BEGIN

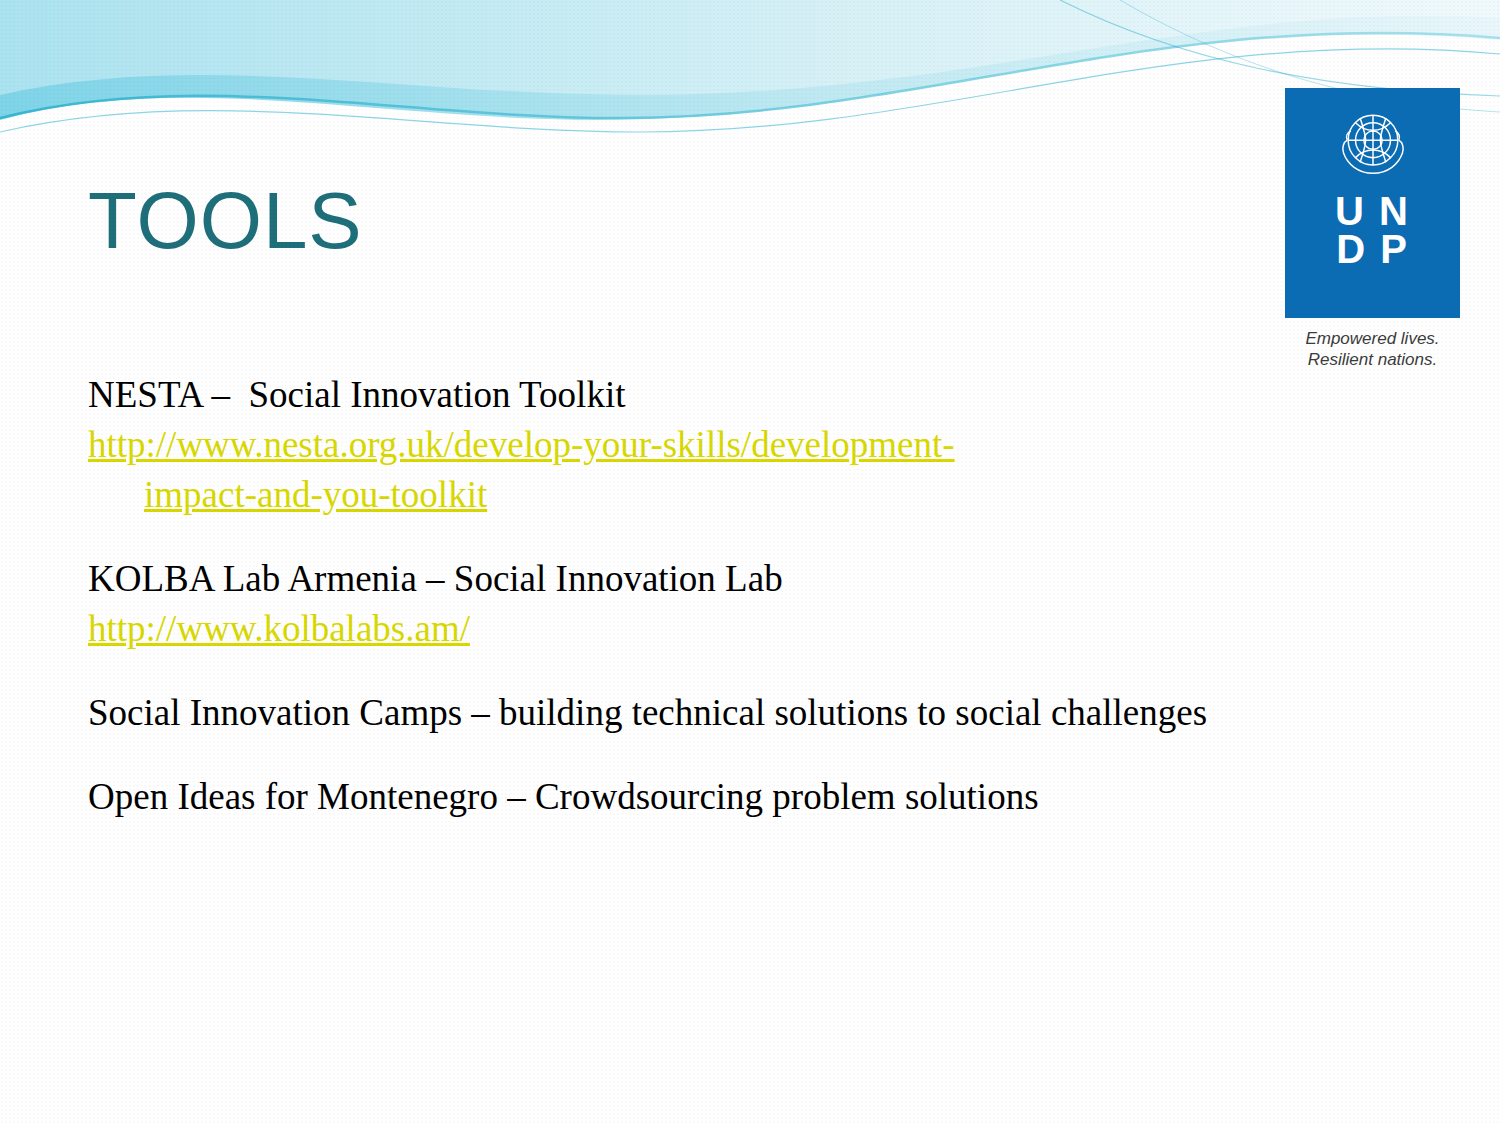U N
D P
Empowered lives.
Resilient nations.
TOOLS
NESTA – Social Innovation Toolkit
http://www.nesta.org.uk/develop-your-skills/development-impact-and-you-toolkit
KOLBA Lab Armenia – Social Innovation Lab
http://www.kolbalabs.am/
Social Innovation Camps – building technical solutions to social challenges
Open Ideas for Montenegro – Crowdsourcing problem solutions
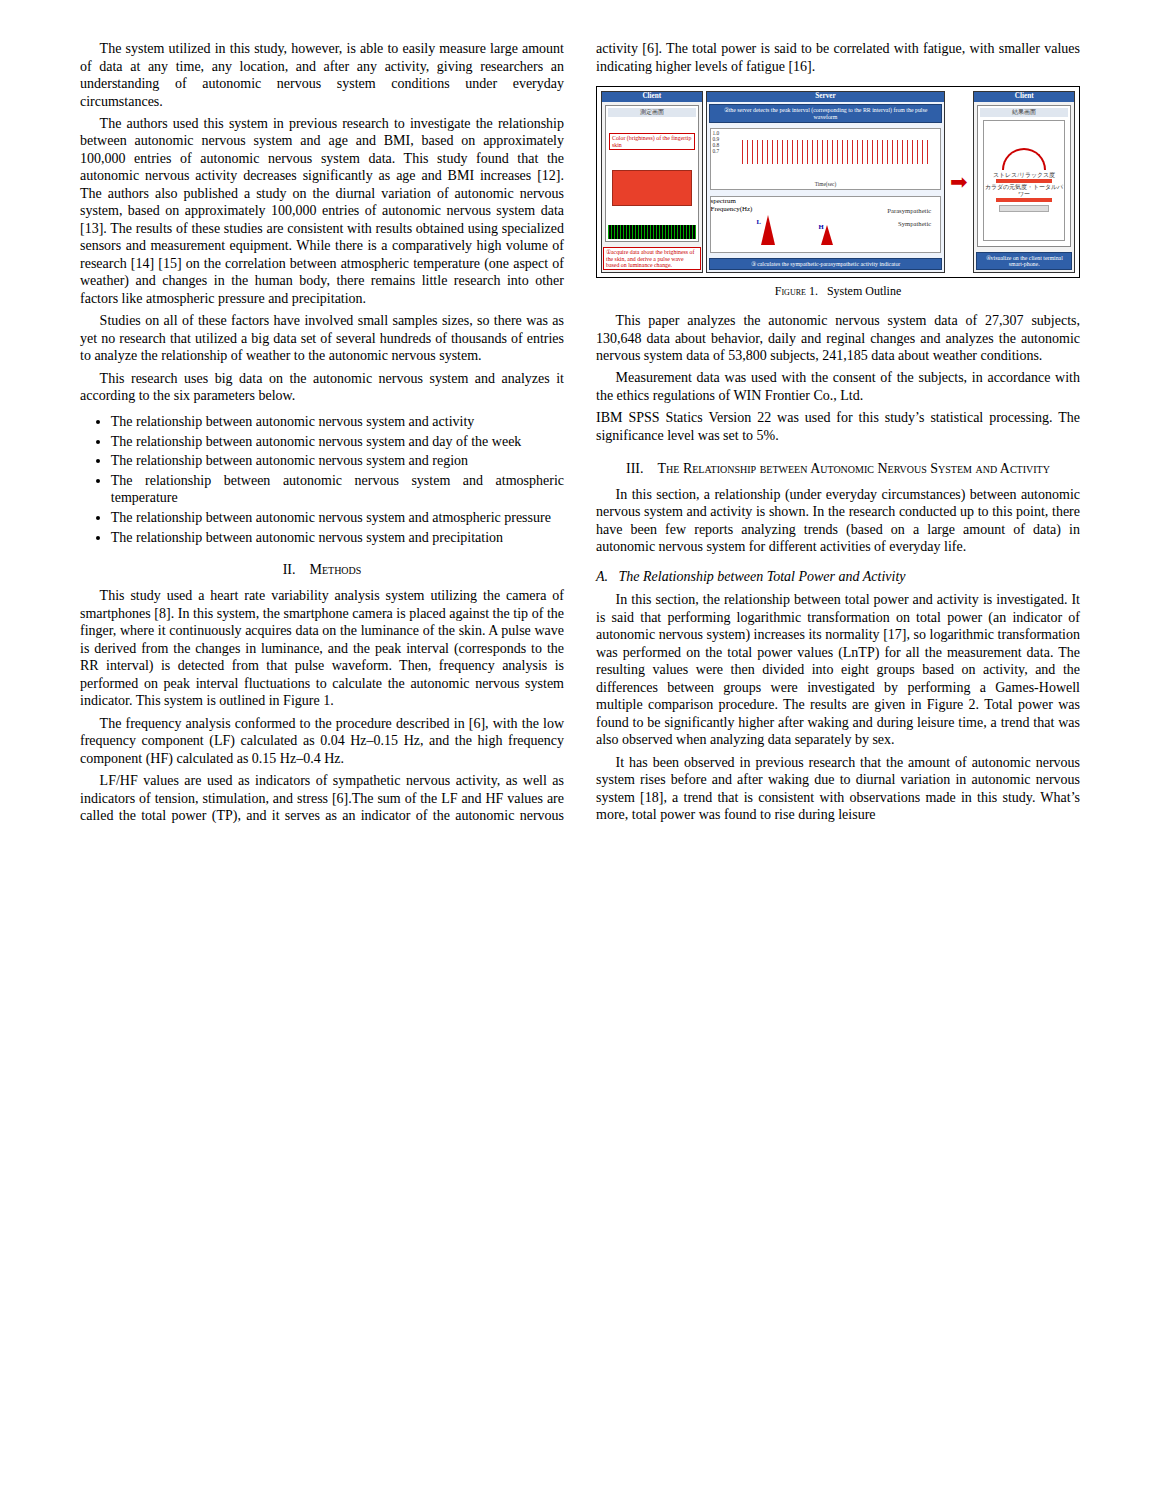The system utilized in this study, however, is able to easily measure large amount of data at any time, any location, and after any activity, giving researchers an understanding of autonomic nervous system conditions under everyday circumstances.
The authors used this system in previous research to investigate the relationship between autonomic nervous system and age and BMI, based on approximately 100,000 entries of autonomic nervous system data. This study found that the autonomic nervous activity decreases significantly as age and BMI increases [12]. The authors also published a study on the diurnal variation of autonomic nervous system, based on approximately 100,000 entries of autonomic nervous system data [13]. The results of these studies are consistent with results obtained using specialized sensors and measurement equipment. While there is a comparatively high volume of research [14] [15] on the correlation between atmospheric temperature (one aspect of weather) and changes in the human body, there remains little research into other factors like atmospheric pressure and precipitation.
Studies on all of these factors have involved small samples sizes, so there was as yet no research that utilized a big data set of several hundreds of thousands of entries to analyze the relationship of weather to the autonomic nervous system.
This research uses big data on the autonomic nervous system and analyzes it according to the six parameters below.
The relationship between autonomic nervous system and activity
The relationship between autonomic nervous system and day of the week
The relationship between autonomic nervous system and region
The relationship between autonomic nervous system and atmospheric temperature
The relationship between autonomic nervous system and atmospheric pressure
The relationship between autonomic nervous system and precipitation
II. Methods
This study used a heart rate variability analysis system utilizing the camera of smartphones [8]. In this system, the smartphone camera is placed against the tip of the finger, where it continuously acquires data on the luminance of the skin. A pulse wave is derived from the changes in luminance, and the peak interval (corresponds to the RR interval) is detected from that pulse waveform. Then, frequency analysis is performed on peak interval fluctuations to calculate the autonomic nervous system indicator. This system is outlined in Figure 1.
The frequency analysis conformed to the procedure described in [6], with the low frequency component (LF) calculated as 0.04 Hz–0.15 Hz, and the high frequency component (HF) calculated as 0.15 Hz–0.4 Hz.
LF/HF values are used as indicators of sympathetic nervous activity, as well as indicators of tension, stimulation, and stress [6].The sum of the LF and HF values are called the total power (TP), and it serves as an indicator of the autonomic nervous activity [6]. The total power is said to be correlated with fatigue, with smaller values indicating higher levels of fatigue [16].
Client
測定画面
Color (brightness) of the fingertip skin
①acquire data about the brightness of the skin, and derive a pulse wave based on luminance change.
Server
②the server detects the peak interval (corresponding to the RR interval) from the pulse waveform
1.0
0.9
0.8
0.7
Time(sec)
spectrum
L
H
Parasympathetic
Sympathetic
Frequency(Hz)
③ calculates the sympathetic-parasympathetic activity indicator
➡
Client
結果画面
ストレス/リラックス度
カラダの元気度・トータルパワー
④visualize on the client terminal smart-phone.
Figure 1. System Outline
This paper analyzes the autonomic nervous system data of 27,307 subjects, 130,648 data about behavior, daily and reginal changes and analyzes the autonomic nervous system data of 53,800 subjects, 241,185 data about weather conditions.
Measurement data was used with the consent of the subjects, in accordance with the ethics regulations of WIN Frontier Co., Ltd.
IBM SPSS Statics Version 22 was used for this study’s statistical processing. The significance level was set to 5%.
III. The Relationship between Autonomic Nervous System and Activity
In this section, a relationship (under everyday circumstances) between autonomic nervous system and activity is shown. In the research conducted up to this point, there have been few reports analyzing trends (based on a large amount of data) in autonomic nervous system for different activities of everyday life.
A. The Relationship between Total Power and Activity
In this section, the relationship between total power and activity is investigated. It is said that performing logarithmic transformation on total power (an indicator of autonomic nervous system) increases its normality [17], so logarithmic transformation was performed on the total power values (LnTP) for all the measurement data. The resulting values were then divided into eight groups based on activity, and the differences between groups were investigated by performing a Games-Howell multiple comparison procedure. The results are given in Figure 2. Total power was found to be significantly higher after waking and during leisure time, a trend that was also observed when analyzing data separately by sex.
It has been observed in previous research that the amount of autonomic nervous system rises before and after waking due to diurnal variation in autonomic nervous system [18], a trend that is consistent with observations made in this study. What’s more, total power was found to rise during leisure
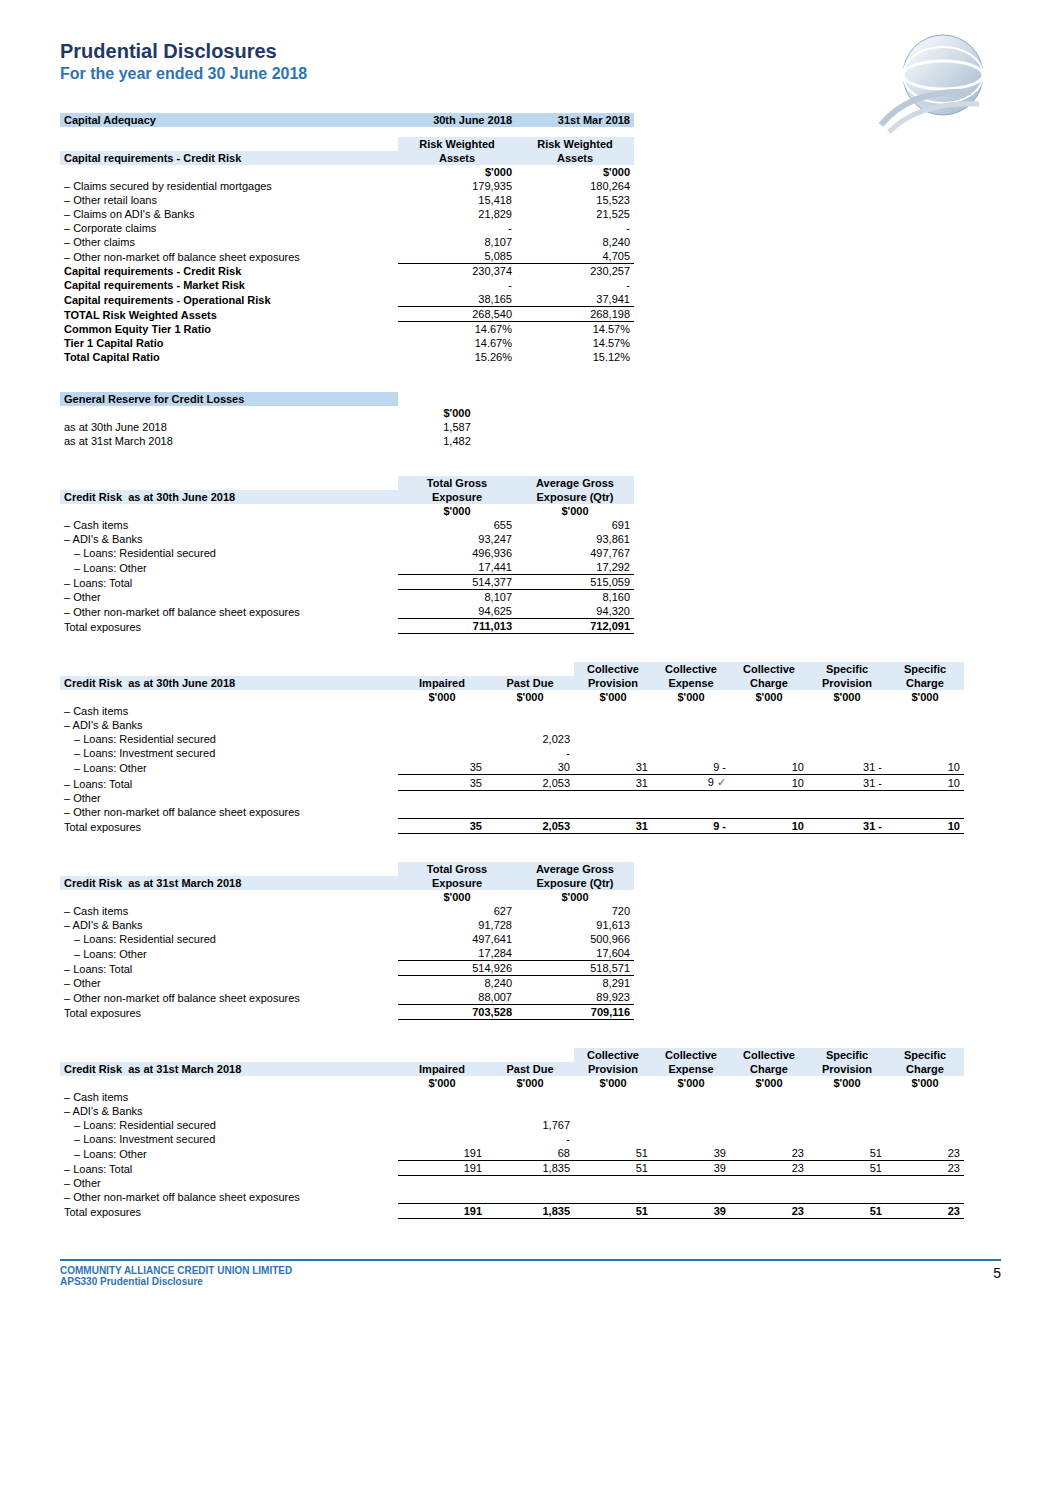Prudential Disclosures
For the year ended 30 June 2018
| Capital Adequacy | 30th June 2018 | 31st Mar 2018 |
| | Risk Weighted | Risk Weighted |
| Capital requirements - Credit Risk | Assets | Assets |
| | $'000 | $'000 |
| – Claims secured by residential mortgages | 179,935 | 180,264 |
| – Other retail loans | 15,418 | 15,523 |
| – Claims on ADI's & Banks | 21,829 | 21,525 |
| – Corporate claims | - | - |
| – Other claims | 8,107 | 8,240 |
| – Other non-market off balance sheet exposures | 5,085 | 4,705 |
| Capital requirements - Credit Risk | 230,374 | 230,257 |
| Capital requirements - Market Risk | - | - |
| Capital requirements - Operational Risk | 38,165 | 37,941 |
| TOTAL Risk Weighted Assets | 268,540 | 268,198 |
| Common Equity Tier 1 Ratio | 14.67% | 14.57% |
| Tier 1 Capital Ratio | 14.67% | 14.57% |
| Total Capital Ratio | 15.26% | 15.12% |
| General Reserve for Credit Losses | |
| | $'000 |
| as at 30th June 2018 | 1,587 |
| as at 31st March 2018 | 1,482 |
| | Total Gross | Average Gross |
| Credit Risk as at 30th June 2018 | Exposure | Exposure (Qtr) |
| | $'000 | $'000 |
| – Cash items | 655 | 691 |
| – ADI's & Banks | 93,247 | 93,861 |
| – Loans: Residential secured | 496,936 | 497,767 |
| – Loans: Other | 17,441 | 17,292 |
| – Loans: Total | 514,377 | 515,059 |
| – Other | 8,107 | 8,160 |
| – Other non-market off balance sheet exposures | 94,625 | 94,320 |
| Total exposures | 711,013 | 712,091 |
| | | | Collective | Collective | Collective | Specific | Specific |
| Credit Risk as at 30th June 2018 | Impaired | Past Due | Provision | Expense | Charge | Provision | Charge |
| | $'000 | $'000 | $'000 | $'000 | $'000 | $'000 | $'000 |
| – Cash items | | | | | | | |
| – ADI's & Banks | | | | | | | |
| – Loans: Residential secured | | 2,023 | | | | | |
| – Loans: Investment secured | | - | | | | | |
| – Loans: Other | 35 | 30 | 31 | 9 - | 10 | 31 - | 10 |
| – Loans: Total | 35 | 2,053 | 31 | 9 ✓ | 10 | 31 - | 10 |
| – Other | | | | | | | |
| – Other non-market off balance sheet exposures | | | | | | | |
| Total exposures | 35 | 2,053 | 31 | 9 - | 10 | 31 - | 10 |
| | Total Gross | Average Gross |
| Credit Risk as at 31st March 2018 | Exposure | Exposure (Qtr) |
| | $'000 | $'000 |
| – Cash items | 627 | 720 |
| – ADI's & Banks | 91,728 | 91,613 |
| – Loans: Residential secured | 497,641 | 500,966 |
| – Loans: Other | 17,284 | 17,604 |
| – Loans: Total | 514,926 | 518,571 |
| – Other | 8,240 | 8,291 |
| – Other non-market off balance sheet exposures | 88,007 | 89,923 |
| Total exposures | 703,528 | 709,116 |
| | | | Collective | Collective | Collective | Specific | Specific |
| Credit Risk as at 31st March 2018 | Impaired | Past Due | Provision | Expense | Charge | Provision | Charge |
| | $'000 | $'000 | $'000 | $'000 | $'000 | $'000 | $'000 |
| – Cash items | | | | | | | |
| – ADI's & Banks | | | | | | | |
| – Loans: Residential secured | | 1,767 | | | | | |
| – Loans: Investment secured | | - | | | | | |
| – Loans: Other | 191 | 68 | 51 | 39 | 23 | 51 | 23 |
| – Loans: Total | 191 | 1,835 | 51 | 39 | 23 | 51 | 23 |
| – Other | | | | | | | |
| – Other non-market off balance sheet exposures | | | | | | | |
| Total exposures | 191 | 1,835 | 51 | 39 | 23 | 51 | 23 |
COMMUNITY ALLIANCE CREDIT UNION LIMITED
APS330 Prudential Disclosure 5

END

Go through the listing above and find each line that contains "subjects", then copy it.

This paper analyzes the autonomic nervous system data of 27,307 subjects, 130,648 data about behavior, daily and reginal changes and analyzes the autonomic nervous system data of 53,800 subjects, 241,185 data about weather conditions.
Measurement data was used with the consent of the subjects, in accordance with the ethics regulations of WIN Frontier Co., Ltd.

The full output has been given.